▶ _本文抜粋_
=======

数字で見る松竹

約1,440人・売上840億円——歌舞伎独占興行と銀座不動産で支える老舗エンタメ企業の数字を完全整理。

知っておきたい数字

840億円
売上高(2025年2月期)
前年比約1.7%減・映像事業が苦戦
58億円
不動産セグメント利益
グループ利益の大半を占める安定収益源
約1,440人
単体従業員数
映画・演劇・不動産の総合エンタメ企業
約847万円
平均年収
エンタメ業界では標準的に高い水準
1895年
創業年
130年超の老舗企業(東証プライム上場)
100万人
歌舞伎座年間来場者(推計)
インバウンド客が増加傾向

事業セグメント別売上

映像事業 66%

約554億円——映画配給・製作・シネコン運営(利益は低水準で推移)

演劇事業 17%

約143億円——歌舞伎公演主催(歌舞伎座・南座等)

不動産事業 17%

約143億円——歌舞伎座タワー・銀座松竹スクエア(利益58億円・最高水準)

業績推移(直近3期)

2023年2月期2024年2月期2025年2月期
売上高約848億円約854億円約840億円
不動産セグメント利益約55億円約55億円58億円
経常損益黒字約16億円(通期)損失計上

給与・待遇

平均年収約847万円
初任給(総合職)月額約247,640円(2024年実績)
賞与年2回
本社東京・中央区築地
主な勤務地東京(歌舞伎座・築地)・大阪(松竹座)が中心

採用データ

新卒採用数約16人前後(2025年度実績)
離職率低い(同年度採用16人・離職0人の実績)
選考プロセスES → 適性検査 → 面接複数回
求められる人材エンタメへの情熱、コミュニケーション力、英語力(歌舞伎グローバル展開向け)

=======

▶ _提供資料_
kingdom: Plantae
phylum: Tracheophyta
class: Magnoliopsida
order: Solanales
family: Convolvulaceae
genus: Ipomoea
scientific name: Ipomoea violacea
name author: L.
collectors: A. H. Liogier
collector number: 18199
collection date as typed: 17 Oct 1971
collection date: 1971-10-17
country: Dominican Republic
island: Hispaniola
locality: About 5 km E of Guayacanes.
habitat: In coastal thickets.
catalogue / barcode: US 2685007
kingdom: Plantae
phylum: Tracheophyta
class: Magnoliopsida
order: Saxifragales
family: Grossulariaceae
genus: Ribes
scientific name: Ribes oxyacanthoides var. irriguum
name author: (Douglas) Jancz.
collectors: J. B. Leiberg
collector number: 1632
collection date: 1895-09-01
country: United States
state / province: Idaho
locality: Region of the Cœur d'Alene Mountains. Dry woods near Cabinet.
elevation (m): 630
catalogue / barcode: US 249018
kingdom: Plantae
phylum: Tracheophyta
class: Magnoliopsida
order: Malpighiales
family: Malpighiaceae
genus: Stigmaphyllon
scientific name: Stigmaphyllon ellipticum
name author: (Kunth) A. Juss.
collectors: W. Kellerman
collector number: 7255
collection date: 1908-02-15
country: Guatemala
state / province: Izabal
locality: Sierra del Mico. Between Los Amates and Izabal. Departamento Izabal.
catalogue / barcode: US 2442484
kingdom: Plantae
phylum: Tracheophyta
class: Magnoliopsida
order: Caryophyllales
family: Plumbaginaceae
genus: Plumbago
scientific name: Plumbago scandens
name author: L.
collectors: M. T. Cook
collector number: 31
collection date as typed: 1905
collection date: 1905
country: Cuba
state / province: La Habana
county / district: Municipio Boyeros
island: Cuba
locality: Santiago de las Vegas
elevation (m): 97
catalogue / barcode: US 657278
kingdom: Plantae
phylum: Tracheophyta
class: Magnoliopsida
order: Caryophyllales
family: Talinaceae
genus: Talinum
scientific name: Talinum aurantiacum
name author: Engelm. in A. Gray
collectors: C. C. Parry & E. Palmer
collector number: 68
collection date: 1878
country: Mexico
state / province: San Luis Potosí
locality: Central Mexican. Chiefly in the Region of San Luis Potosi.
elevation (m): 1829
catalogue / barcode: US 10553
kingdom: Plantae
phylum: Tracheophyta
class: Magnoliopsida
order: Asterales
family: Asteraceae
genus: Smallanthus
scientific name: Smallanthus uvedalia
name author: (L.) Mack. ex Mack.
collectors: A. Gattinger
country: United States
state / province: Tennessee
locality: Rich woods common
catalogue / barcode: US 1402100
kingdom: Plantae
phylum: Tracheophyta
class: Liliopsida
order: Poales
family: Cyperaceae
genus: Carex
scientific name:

=======

▶ _設問_
1. 松竹に関する本文の「知っておきたい数字」の項に掲げられた数値を、それぞれの項目名とともにすべて挙げてください。
2. 松竹に関する本文から、「約143億円——歌舞伎座タワー・銀座松竹スクエア(利益58億円・最高水準)」で始まり「初任給(総合職)月額約247,640円(2024年実績)」で終わる部分を、一字一句違えずに抜き出してください。

▶ _解答_
1.
- 売上高(2025年2月期):840億円
- 不動産セグメント利益:58億円
- 単体従業員数:約1,440人
- 平均年収:約847万円
- 創業年:1895年
- 歌舞伎座年間来場者(推計):100万人

2.
約143億円——歌舞伎座タワー・銀座松竹スクエア(利益58億円・最高水準)

業績推移(直近3期)

2023年2月期2024年2月期2025年2月期
売上高約848億円約854億円約840億円
不動産セグメント利益約55億円約55億円58億円
経常損益黒字約16億円(通期)損失計上

給与・待遇

平均年収約847万円
初任給(総合職)月額約247,640円(2024年実績)